--- Task prompt ---
In the records below, find each line that holds "middle" and return it.

(Collected data entries)
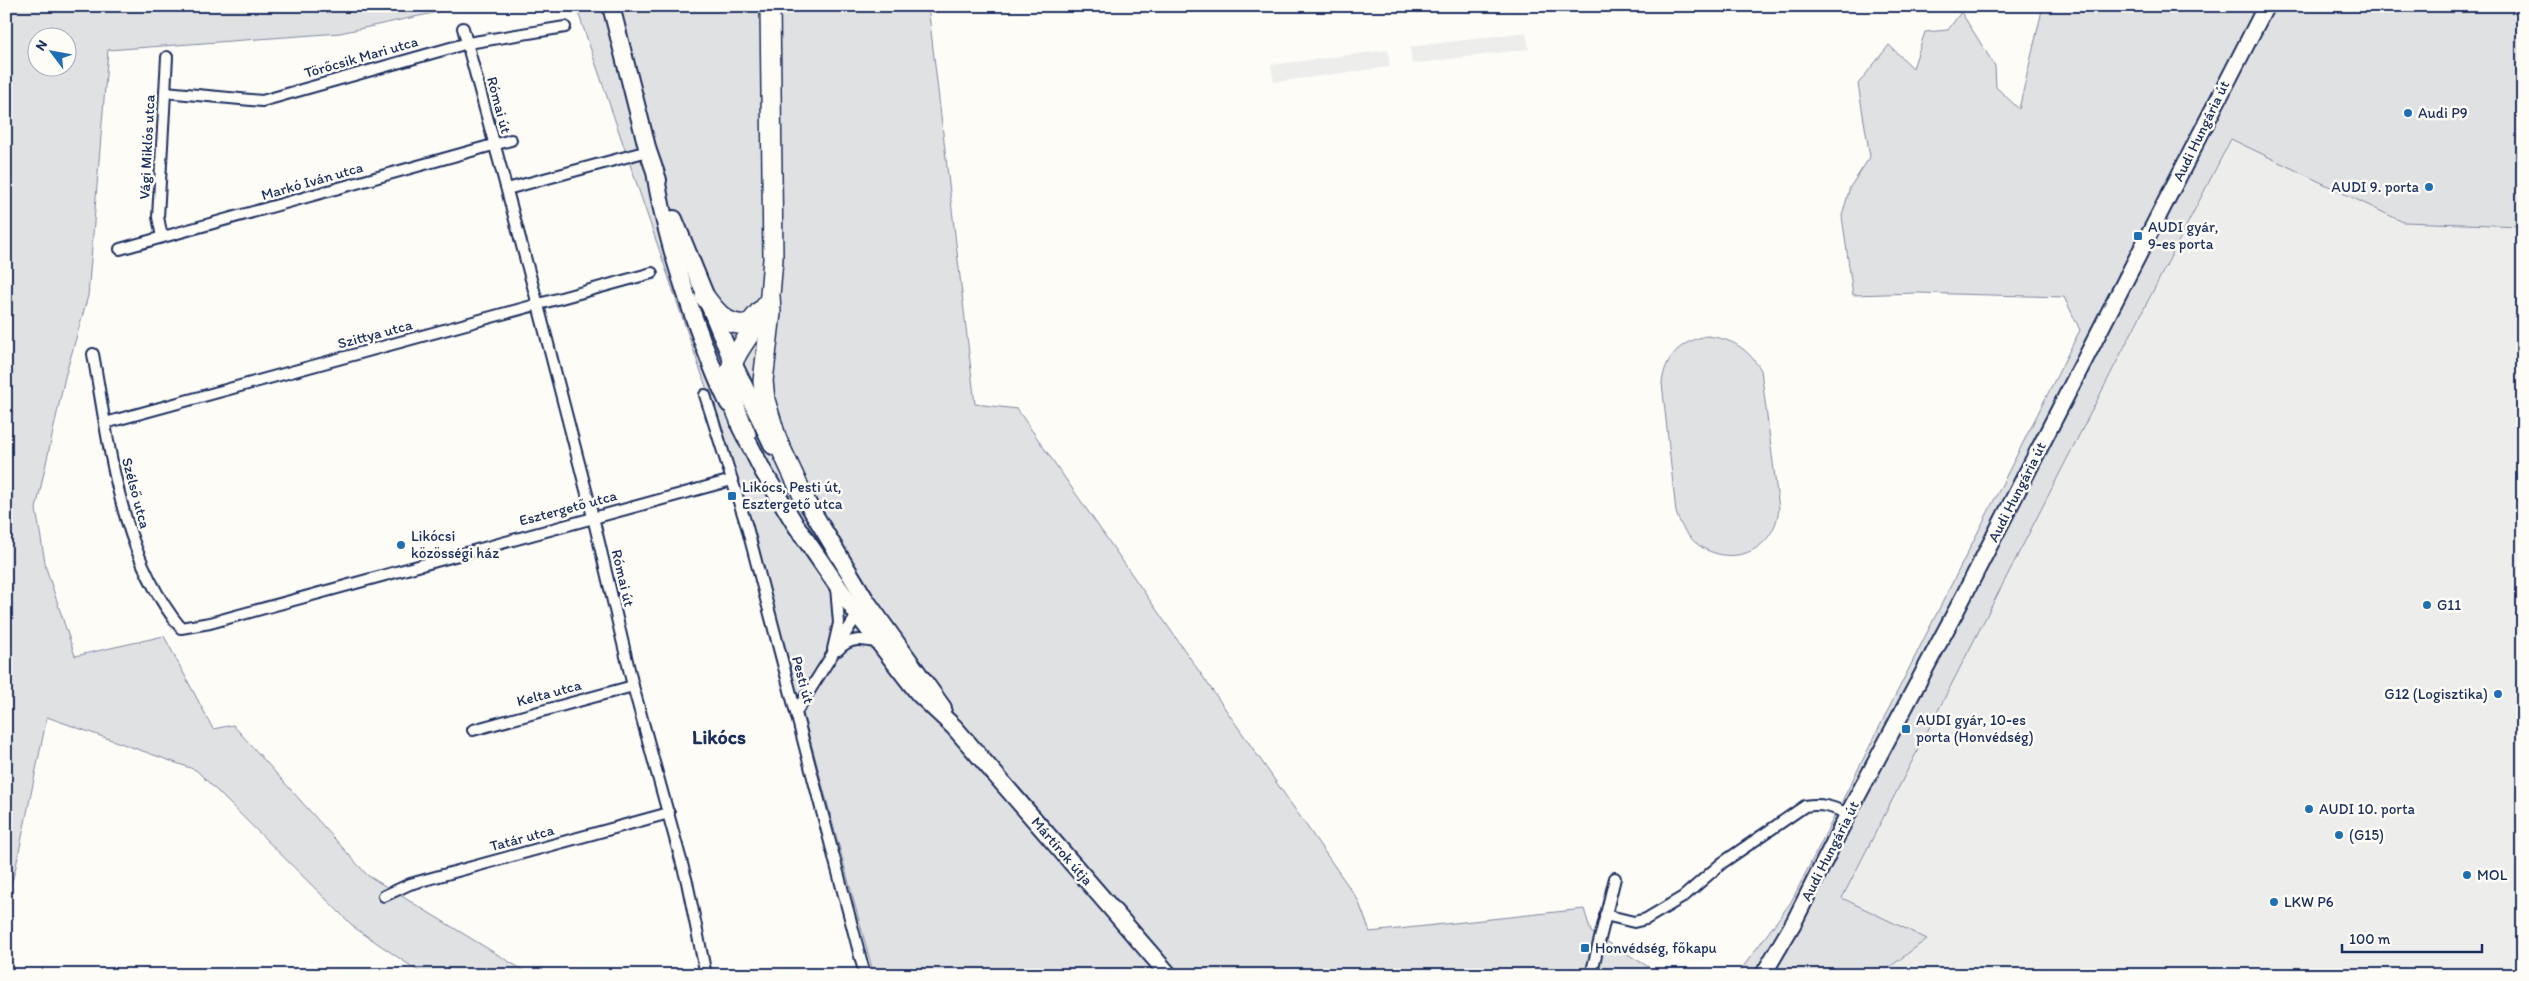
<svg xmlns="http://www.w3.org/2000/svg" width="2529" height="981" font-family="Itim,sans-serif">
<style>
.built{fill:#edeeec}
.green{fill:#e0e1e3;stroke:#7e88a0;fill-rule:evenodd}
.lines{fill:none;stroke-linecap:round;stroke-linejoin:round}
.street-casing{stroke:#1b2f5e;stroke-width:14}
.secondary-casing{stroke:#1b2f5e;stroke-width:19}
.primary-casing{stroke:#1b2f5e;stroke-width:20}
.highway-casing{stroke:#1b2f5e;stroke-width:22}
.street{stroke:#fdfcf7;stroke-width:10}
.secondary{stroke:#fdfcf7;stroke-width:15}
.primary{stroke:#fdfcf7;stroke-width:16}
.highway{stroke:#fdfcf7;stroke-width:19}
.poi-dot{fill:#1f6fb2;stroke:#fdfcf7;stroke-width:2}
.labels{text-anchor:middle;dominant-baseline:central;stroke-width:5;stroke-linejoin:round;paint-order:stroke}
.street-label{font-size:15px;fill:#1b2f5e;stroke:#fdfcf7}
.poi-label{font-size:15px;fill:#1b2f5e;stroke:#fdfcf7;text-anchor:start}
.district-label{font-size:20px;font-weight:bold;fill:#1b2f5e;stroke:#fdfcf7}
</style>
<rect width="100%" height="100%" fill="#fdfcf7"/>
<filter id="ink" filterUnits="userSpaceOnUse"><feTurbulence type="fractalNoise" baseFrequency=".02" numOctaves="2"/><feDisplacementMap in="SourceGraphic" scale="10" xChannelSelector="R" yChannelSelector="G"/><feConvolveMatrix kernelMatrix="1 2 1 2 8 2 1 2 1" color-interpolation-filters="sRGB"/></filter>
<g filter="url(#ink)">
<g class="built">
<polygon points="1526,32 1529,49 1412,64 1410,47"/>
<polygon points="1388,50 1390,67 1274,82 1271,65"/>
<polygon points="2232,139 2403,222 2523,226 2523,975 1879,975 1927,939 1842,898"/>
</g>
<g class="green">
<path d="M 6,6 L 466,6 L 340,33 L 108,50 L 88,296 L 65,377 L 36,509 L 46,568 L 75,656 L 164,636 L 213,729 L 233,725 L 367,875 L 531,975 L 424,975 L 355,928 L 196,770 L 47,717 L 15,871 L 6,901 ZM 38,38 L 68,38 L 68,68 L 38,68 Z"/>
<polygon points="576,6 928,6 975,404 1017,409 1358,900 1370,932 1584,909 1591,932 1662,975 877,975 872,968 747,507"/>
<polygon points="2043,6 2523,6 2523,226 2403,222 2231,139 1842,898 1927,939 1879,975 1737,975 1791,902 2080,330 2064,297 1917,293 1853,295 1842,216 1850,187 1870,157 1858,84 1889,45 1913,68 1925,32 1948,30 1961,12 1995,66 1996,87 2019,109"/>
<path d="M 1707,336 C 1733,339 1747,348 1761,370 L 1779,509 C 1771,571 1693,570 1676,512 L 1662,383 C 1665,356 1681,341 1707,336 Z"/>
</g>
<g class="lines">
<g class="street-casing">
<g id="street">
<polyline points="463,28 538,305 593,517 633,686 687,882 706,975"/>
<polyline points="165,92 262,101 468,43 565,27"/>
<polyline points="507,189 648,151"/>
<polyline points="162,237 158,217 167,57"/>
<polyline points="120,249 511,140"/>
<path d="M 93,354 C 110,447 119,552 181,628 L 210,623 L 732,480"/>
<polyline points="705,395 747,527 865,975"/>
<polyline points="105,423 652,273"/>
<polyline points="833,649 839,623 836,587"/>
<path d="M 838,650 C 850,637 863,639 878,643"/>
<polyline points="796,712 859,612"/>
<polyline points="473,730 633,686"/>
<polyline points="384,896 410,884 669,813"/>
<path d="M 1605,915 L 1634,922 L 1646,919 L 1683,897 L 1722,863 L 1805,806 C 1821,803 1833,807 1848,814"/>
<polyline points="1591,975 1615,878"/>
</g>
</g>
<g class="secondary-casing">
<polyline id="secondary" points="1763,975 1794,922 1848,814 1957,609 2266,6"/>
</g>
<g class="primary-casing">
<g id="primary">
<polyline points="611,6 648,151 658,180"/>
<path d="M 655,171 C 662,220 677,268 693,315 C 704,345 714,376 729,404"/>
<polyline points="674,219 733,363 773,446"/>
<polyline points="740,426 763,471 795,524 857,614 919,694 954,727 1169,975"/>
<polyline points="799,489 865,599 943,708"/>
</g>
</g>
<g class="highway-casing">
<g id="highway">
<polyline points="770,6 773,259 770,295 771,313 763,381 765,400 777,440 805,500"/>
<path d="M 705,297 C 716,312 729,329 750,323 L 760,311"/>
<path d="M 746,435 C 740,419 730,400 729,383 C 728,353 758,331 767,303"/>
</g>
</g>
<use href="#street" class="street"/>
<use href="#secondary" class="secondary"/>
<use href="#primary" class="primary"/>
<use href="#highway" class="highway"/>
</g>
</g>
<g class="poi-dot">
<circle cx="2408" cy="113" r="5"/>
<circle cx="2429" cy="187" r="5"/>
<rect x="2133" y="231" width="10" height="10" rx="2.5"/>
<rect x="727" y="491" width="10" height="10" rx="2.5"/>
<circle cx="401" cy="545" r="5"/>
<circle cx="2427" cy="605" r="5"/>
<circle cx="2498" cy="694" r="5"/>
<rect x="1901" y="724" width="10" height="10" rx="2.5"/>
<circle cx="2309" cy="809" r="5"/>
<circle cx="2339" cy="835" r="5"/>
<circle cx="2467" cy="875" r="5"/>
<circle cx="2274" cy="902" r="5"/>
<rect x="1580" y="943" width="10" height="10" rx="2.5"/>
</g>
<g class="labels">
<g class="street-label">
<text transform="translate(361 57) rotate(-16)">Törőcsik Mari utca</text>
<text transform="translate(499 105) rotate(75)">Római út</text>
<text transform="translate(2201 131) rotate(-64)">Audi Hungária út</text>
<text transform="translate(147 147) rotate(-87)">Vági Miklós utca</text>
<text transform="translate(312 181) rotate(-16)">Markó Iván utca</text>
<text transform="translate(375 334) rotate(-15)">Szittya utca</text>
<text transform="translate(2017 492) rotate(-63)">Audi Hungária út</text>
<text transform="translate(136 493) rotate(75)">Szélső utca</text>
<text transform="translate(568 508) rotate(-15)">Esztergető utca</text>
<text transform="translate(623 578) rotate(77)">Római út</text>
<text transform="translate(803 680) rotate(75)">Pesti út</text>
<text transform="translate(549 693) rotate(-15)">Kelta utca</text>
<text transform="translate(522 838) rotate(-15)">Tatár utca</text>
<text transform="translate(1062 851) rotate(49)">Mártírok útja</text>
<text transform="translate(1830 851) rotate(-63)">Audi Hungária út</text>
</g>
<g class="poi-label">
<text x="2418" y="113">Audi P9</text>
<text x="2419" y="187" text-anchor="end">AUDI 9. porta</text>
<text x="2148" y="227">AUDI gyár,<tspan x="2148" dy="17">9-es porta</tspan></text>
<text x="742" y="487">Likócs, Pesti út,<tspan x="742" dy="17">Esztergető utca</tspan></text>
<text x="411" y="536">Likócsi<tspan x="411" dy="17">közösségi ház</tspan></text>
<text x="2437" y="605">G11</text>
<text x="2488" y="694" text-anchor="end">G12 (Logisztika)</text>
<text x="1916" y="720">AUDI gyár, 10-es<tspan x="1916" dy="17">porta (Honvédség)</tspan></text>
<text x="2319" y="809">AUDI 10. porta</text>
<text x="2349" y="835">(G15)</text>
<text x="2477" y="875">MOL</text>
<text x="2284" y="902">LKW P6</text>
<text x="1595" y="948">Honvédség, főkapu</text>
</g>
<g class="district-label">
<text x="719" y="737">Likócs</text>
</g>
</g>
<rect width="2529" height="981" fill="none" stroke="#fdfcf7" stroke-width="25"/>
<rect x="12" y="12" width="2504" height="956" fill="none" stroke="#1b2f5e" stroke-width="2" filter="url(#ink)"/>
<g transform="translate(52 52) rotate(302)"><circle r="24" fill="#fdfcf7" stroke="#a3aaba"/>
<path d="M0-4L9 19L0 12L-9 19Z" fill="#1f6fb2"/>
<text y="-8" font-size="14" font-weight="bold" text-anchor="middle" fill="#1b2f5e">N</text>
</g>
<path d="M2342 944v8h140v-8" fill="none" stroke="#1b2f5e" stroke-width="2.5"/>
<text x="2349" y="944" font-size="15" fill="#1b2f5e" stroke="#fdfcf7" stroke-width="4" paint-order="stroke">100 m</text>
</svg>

--- Completed task ---
.labels{text-anchor:middle;dominant-baseline:central;stroke-width:5;stroke-linejoin:round;paint-order:stroke}
<text y="-8" font-size="14" font-weight="bold" text-anchor="middle" fill="#1b2f5e">N</text>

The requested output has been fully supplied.